» How to complete this task: Reproduce the part of the text below on the UV disinfection robots from "Thanks to a" up to and including "and surgical areas.".

» Excerpt:

Thanks to a grant from St. Joseph’s Hospital’s Foundation’s Philanthropic Women members, our hospitals have added new tools to its team to proactively reduce the risk of hospital-acquired infections. Two new decontamination robots arriving soon at St. Joseph’s Children’s Hospital and St. Joseph’s Women’s Hospital will use ultraviolet radiation to kill up to 99.9 percent of harmful germs and pathogens that may linger on surfaces after routine disinfection. These two units will be added to an arsenal of 5 other units at St. Joseph’s Hospital and deployed primarily in isolation rooms and surgical areas.
The disinfecting robot works by generating ultraviolet (UV) light energy that modifies the DNA or RNA structure of an infectious cell. After a hospital team member cleans a patient room using traditional methods, the remotely-operated unit is rolled in to complete the process. The device’s patented technology calculates the amount of UV light energy needed to disinfect the entire room while taking into account variables such as size, shape, and contents to deliver the precise, lethal dose of UVC needed.

[Collection entries]
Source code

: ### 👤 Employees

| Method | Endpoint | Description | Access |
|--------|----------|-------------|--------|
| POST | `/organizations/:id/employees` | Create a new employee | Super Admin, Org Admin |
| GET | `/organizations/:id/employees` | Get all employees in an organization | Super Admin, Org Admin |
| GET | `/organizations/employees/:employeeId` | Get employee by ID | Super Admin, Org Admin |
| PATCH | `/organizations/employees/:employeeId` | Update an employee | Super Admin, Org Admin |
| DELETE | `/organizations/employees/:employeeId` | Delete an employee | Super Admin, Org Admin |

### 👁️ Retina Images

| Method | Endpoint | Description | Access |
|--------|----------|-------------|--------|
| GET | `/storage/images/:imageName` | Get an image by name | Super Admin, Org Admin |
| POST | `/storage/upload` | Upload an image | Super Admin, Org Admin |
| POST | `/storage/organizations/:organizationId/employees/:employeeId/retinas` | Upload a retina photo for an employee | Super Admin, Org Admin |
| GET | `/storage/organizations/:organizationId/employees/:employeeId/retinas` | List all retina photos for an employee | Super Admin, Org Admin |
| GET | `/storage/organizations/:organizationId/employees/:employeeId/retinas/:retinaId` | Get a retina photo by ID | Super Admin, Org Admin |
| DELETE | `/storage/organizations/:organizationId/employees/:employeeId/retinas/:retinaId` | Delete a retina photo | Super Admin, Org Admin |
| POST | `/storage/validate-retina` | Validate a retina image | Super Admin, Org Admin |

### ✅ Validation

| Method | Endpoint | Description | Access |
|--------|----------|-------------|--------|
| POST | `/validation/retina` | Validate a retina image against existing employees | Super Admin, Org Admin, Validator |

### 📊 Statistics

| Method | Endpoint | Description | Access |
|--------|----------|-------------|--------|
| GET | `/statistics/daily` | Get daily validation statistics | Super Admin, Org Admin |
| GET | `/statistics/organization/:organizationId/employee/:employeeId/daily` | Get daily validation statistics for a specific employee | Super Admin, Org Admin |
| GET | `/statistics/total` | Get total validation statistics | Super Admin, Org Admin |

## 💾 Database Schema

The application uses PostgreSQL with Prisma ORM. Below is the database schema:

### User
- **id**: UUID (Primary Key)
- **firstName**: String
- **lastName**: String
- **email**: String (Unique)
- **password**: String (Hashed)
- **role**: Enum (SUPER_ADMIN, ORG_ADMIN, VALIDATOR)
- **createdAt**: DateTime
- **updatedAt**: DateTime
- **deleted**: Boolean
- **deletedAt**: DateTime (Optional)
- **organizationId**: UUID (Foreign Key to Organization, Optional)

» Response:
Thanks to a grant from St. Joseph’s Hospital’s Foundation’s Philanthropic Women members, our hospitals have added new tools to its team to proactively reduce the risk of hospital-acquired infections. Two new decontamination robots arriving soon at St. Joseph’s Children’s Hospital and St. Joseph’s Women’s Hospital will use ultraviolet radiation to kill up to 99.9 percent of harmful germs and pathogens that may linger on surfaces after routine disinfection. These two units will be added to an arsenal of 5 other units at St. Joseph’s Hospital and deployed primarily in isolation rooms and surgical areas.